*** RECORDS TO USE Section Begins ***
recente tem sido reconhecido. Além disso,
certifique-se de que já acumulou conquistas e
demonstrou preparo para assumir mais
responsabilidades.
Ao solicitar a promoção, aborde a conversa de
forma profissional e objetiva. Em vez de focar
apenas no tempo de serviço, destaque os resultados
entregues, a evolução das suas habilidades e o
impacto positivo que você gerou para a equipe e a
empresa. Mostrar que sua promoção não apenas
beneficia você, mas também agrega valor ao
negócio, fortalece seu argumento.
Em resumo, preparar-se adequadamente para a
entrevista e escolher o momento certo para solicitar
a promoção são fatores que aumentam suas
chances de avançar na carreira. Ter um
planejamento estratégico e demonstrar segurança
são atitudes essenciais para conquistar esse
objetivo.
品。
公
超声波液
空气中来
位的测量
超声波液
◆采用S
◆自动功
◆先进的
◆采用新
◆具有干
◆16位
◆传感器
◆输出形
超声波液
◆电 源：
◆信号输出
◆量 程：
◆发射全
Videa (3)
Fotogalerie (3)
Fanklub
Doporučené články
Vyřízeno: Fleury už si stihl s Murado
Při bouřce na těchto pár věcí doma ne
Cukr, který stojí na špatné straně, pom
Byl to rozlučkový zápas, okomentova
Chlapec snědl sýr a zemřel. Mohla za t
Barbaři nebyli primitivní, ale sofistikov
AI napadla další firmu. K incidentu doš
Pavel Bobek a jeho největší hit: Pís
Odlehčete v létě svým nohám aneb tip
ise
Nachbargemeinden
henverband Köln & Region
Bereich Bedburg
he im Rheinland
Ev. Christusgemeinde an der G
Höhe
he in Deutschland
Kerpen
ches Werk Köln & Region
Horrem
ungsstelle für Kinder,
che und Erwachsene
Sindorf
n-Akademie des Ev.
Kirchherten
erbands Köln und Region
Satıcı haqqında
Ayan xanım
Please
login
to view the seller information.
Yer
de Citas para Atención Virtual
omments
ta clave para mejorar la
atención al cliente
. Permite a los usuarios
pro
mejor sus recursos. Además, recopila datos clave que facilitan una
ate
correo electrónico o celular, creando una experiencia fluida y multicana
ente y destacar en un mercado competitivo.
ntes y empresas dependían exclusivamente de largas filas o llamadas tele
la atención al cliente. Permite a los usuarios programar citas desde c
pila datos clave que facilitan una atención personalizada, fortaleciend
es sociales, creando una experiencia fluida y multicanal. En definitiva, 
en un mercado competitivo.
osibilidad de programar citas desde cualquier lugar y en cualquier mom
*** RECORDS TO USE Section Ends ***
*** RECORDS TO USE Section Begins ***
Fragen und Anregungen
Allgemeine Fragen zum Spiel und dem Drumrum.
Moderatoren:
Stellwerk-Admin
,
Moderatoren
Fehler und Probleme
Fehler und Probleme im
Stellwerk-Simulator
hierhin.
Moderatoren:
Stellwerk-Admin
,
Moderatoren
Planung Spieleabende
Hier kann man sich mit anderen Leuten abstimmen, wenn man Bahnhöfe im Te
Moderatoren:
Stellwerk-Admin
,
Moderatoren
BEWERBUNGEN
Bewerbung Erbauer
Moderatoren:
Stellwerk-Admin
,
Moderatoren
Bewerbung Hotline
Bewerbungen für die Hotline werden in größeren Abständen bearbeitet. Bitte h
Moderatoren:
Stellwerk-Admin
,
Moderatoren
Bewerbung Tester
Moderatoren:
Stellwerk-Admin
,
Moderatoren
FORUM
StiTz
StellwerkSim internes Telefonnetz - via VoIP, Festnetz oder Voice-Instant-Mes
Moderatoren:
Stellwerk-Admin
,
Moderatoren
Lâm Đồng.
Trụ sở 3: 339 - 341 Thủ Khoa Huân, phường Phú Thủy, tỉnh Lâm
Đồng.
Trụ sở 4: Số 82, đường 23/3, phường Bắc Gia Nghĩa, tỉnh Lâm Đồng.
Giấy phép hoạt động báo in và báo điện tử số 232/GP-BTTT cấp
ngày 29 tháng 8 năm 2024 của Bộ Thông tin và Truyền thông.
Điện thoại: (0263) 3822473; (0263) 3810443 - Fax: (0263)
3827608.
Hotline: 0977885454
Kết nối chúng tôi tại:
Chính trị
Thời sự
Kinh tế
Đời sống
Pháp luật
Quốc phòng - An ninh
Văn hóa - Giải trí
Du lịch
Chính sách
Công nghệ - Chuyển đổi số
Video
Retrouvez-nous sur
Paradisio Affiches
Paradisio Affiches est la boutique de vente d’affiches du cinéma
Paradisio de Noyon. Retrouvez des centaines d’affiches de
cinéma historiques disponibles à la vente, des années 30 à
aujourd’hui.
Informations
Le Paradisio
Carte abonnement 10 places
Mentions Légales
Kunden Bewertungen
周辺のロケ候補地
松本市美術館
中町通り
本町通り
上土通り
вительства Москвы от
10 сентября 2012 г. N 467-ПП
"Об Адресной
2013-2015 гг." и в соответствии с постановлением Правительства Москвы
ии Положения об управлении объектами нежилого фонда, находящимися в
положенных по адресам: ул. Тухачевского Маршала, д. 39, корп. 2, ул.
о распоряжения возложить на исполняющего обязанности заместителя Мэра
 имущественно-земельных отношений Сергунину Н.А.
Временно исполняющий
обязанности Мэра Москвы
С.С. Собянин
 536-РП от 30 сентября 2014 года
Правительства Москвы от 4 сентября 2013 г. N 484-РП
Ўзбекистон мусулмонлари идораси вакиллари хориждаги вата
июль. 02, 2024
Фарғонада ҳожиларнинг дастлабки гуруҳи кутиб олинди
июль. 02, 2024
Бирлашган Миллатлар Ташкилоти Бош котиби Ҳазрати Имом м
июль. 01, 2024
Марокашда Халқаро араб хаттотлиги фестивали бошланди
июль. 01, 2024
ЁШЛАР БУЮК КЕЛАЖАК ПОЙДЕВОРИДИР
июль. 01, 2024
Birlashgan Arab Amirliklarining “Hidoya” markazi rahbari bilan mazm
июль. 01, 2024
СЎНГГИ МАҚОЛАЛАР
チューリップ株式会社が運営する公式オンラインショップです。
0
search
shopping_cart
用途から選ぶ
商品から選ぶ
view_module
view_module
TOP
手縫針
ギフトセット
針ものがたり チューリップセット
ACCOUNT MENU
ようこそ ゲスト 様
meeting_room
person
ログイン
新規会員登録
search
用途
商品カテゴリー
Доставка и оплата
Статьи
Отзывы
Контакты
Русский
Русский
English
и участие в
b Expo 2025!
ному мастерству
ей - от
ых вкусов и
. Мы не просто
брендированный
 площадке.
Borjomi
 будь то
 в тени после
*** RECORDS TO USE Section Ends ***
*** RECORDS TO USE Section Begins ***
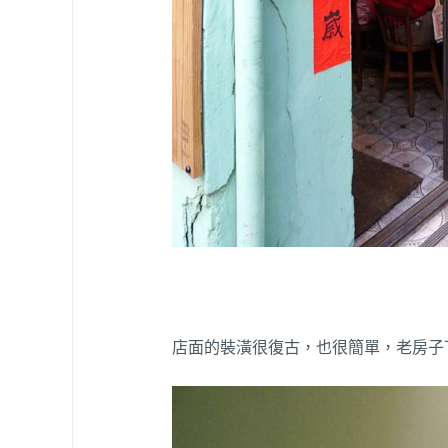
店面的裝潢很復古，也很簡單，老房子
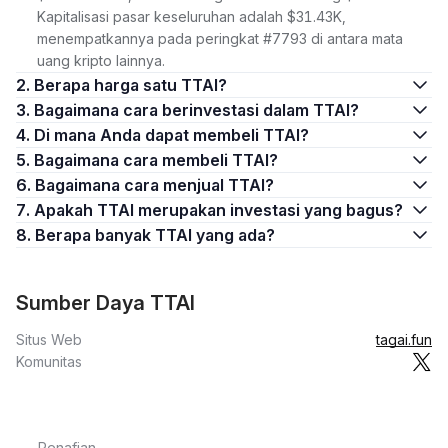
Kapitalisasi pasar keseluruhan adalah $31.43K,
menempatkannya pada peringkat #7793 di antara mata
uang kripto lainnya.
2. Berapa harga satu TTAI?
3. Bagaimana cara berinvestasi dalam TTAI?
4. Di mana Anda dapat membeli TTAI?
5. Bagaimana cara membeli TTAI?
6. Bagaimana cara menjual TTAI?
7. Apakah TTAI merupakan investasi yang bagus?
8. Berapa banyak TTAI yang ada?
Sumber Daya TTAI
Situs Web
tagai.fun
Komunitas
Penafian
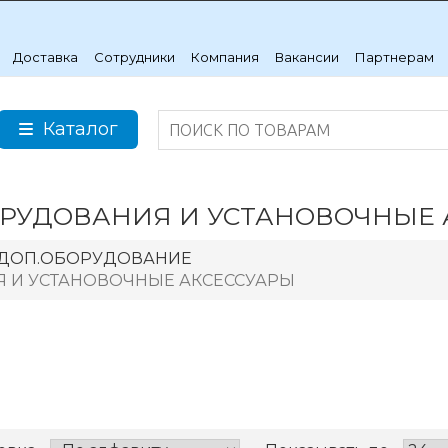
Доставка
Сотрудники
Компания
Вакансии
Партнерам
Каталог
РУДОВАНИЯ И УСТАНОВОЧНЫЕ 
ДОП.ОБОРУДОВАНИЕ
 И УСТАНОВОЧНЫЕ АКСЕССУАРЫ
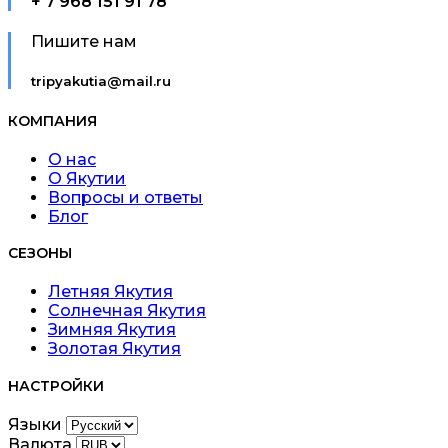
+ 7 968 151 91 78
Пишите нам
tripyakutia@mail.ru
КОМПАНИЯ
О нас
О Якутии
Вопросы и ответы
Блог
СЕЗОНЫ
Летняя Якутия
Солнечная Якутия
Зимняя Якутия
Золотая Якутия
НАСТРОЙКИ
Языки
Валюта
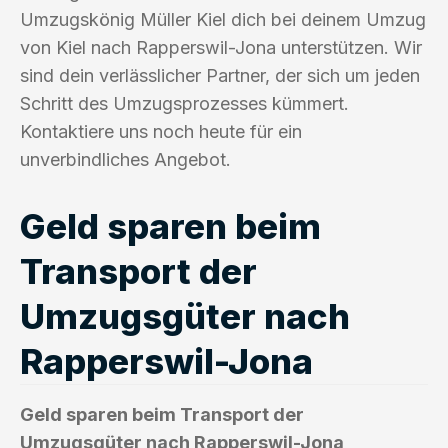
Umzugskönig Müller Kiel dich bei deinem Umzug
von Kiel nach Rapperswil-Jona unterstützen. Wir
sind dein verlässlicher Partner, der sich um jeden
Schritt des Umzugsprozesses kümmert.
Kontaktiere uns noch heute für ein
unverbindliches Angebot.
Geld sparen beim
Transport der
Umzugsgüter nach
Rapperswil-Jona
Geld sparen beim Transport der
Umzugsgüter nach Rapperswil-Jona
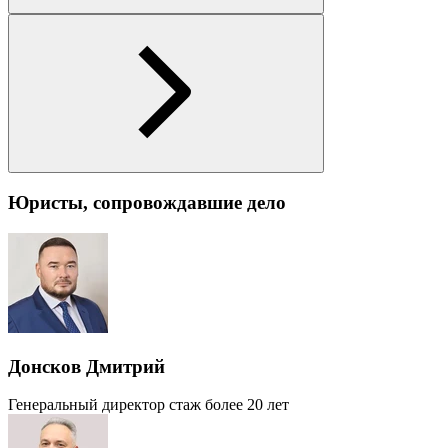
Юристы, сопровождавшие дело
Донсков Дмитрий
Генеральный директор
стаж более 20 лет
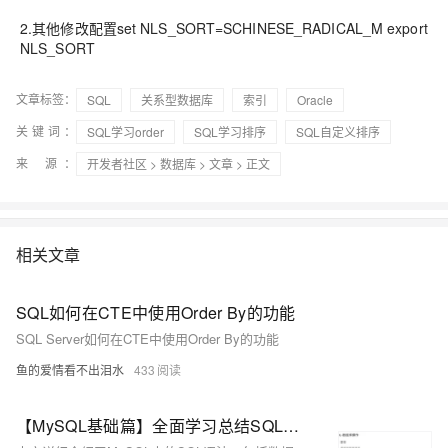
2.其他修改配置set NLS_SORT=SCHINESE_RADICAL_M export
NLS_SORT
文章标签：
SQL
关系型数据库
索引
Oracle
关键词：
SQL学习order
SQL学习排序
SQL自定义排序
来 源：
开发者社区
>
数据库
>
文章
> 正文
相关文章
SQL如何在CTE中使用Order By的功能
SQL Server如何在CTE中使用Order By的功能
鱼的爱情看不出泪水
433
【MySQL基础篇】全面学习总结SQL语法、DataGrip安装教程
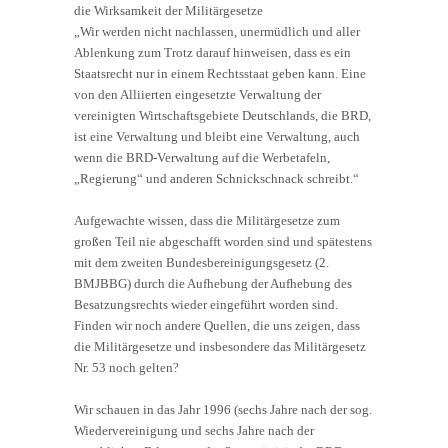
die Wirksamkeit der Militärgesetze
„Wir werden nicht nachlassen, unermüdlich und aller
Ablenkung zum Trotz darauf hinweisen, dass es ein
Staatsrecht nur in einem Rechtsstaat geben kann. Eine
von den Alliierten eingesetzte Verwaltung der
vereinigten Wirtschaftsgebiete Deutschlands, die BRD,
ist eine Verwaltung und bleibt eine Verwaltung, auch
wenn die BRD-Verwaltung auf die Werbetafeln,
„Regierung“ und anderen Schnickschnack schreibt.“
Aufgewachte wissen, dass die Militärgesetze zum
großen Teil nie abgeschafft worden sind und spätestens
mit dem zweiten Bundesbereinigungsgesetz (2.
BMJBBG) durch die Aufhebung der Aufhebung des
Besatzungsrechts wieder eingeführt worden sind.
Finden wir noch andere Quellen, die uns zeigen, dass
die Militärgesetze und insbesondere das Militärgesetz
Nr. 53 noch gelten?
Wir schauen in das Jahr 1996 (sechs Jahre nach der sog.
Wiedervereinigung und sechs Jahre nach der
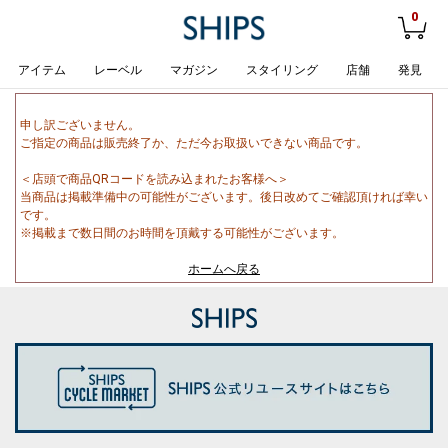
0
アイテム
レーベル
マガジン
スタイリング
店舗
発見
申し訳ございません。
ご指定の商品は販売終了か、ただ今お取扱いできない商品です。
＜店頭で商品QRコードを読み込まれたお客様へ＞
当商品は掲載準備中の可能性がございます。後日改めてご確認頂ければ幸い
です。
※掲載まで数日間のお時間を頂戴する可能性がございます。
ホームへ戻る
*** RECORDS TO USE Section Ends ***
◆ TASK TO COMPLETE: For this exercise, output exactly the lines above from the line with "aujourd’hui." to the line with "положенных по адресам: ул.", counting both, and leave out the rest.

◆ RESULT BELOW:
aujourd’hui.
Informations
Le Paradisio
Carte abonnement 10 places
Mentions Légales
Kunden Bewertungen
周辺のロケ候補地
松本市美術館
中町通り
本町通り
上土通り
вительства Москвы от
10 сентября 2012 г. N 467-ПП
"Об Адресной
2013-2015 гг." и в соответствии с постановлением Правительства Москвы
ии Положения об управлении объектами нежилого фонда, находящимися в
положенных по адресам: ул. Тухачевского Маршала, д. 39, корп. 2, ул.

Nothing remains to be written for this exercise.